To help you start out, we have worked out a Budget Template in the Budget Toolkit that you can use, with the help of a fixed example. The first is to list out all your departmental expenses – salaries, utility bills, purchases, maintenance costs, travel, recruitment, training etc. You will also need to compare with departments with whom you may overlap, e.g. training may overlap with HR.
That done, you need to take into account rises in costs – increases in salaries due to promotions, recruitment or increments; increases in software and hardware prices or utility bills due to inflation etc.; cost of obtaining services (e.g. travel agent bills etc).
Once you have drawn up the overall budgets, get down to details. This post will discuss amortization, hardware capitalization and investment analysis.

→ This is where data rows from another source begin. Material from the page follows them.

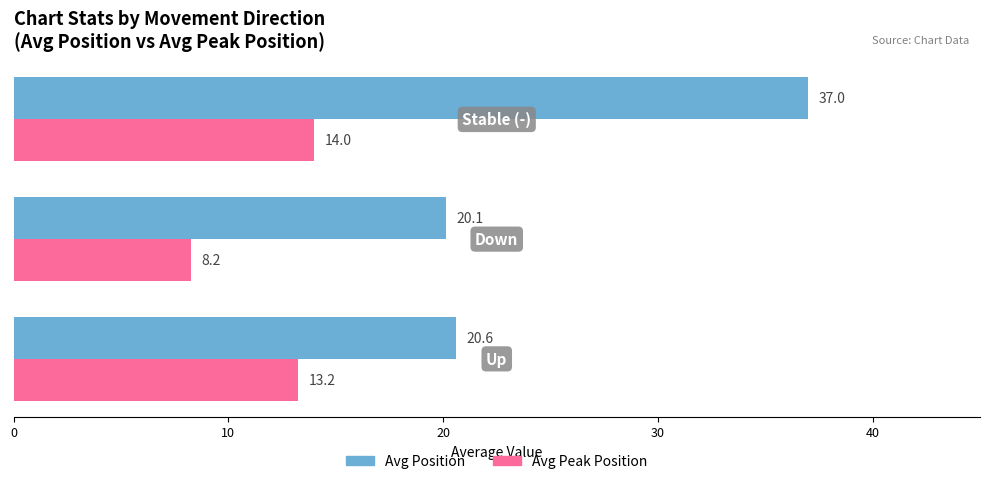

Which series has the largest total across all categories?

Avg Position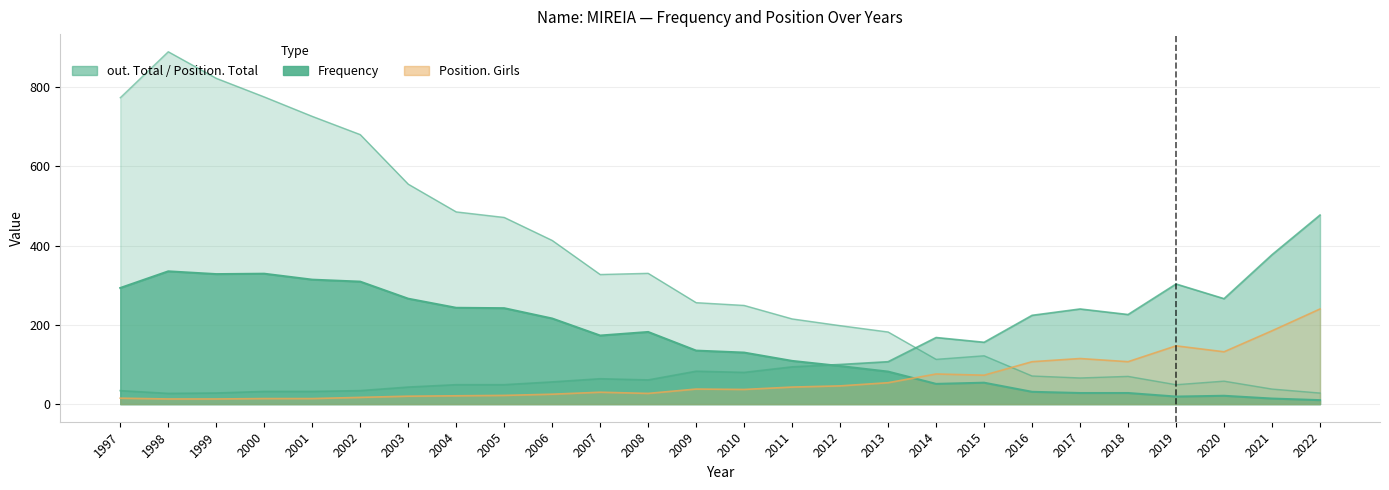

What is the value of the out. Total point at the 20th from the left?

71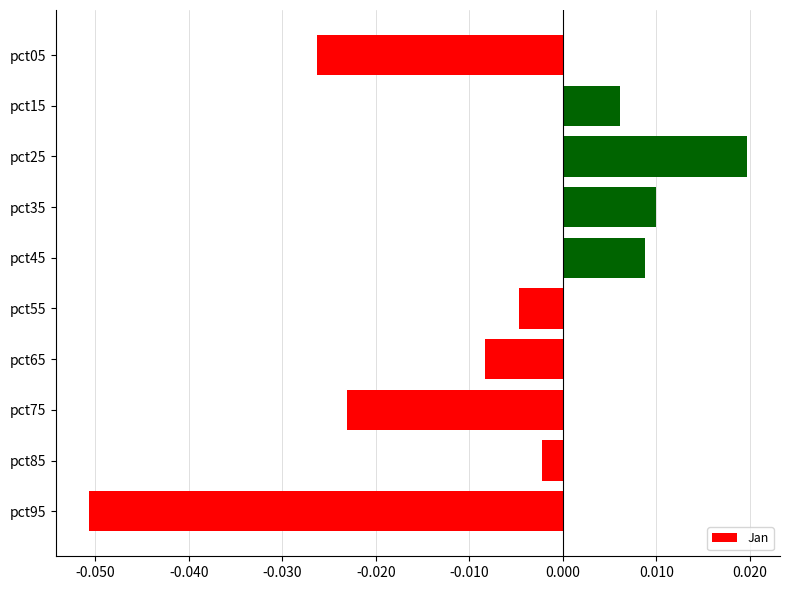

Between pct45 and pct55, which is larger?

pct45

Amortization: This template will help you plan out payments. Originally used in banking (for payment of loans), it helps you calculate EMIs where you have to account for principal and interest. You can use this template to calculate payments when you have purchased (or plan to purchase) something on an installment basis.
Hardware Capitalization: This template deals with hardware-related expenses. Once you have bought something tangible, its resale value keeps decreasing (depreciation). You have to figure that into the budget, as well the revenue you expect the asset to contribute to, and the maintenance cost associated with it. e.g. if you are a manufacturing company, the revenue generated by industrial equipment (say a lathe) may be easily calculated, whereas that for office equipment (say a laptop) may not. The template gives you a filled example of how you may go about calculating these expenses.
Investment Analysis: every expense you make, you will have to justify it on the basis of potential revenue. This is especially true for any new project you plan to undertake, given how conservative finance departments tend to be. One way of doing this is Net Present Value (NPV), which converts future expected revenues into current rates, accounting for inflation. Another is the Internal rate of Return (IRR), which determines at what rate of return every year you will recoup the investment. It must be above a minimum Hurdle Rate for the project to be considered viable.
We have prepared a template with examples on how you can prepare an investment analysis. Remember, a good budget is one which can convince skeptical decision makers that your venture is profitable in a given span of time.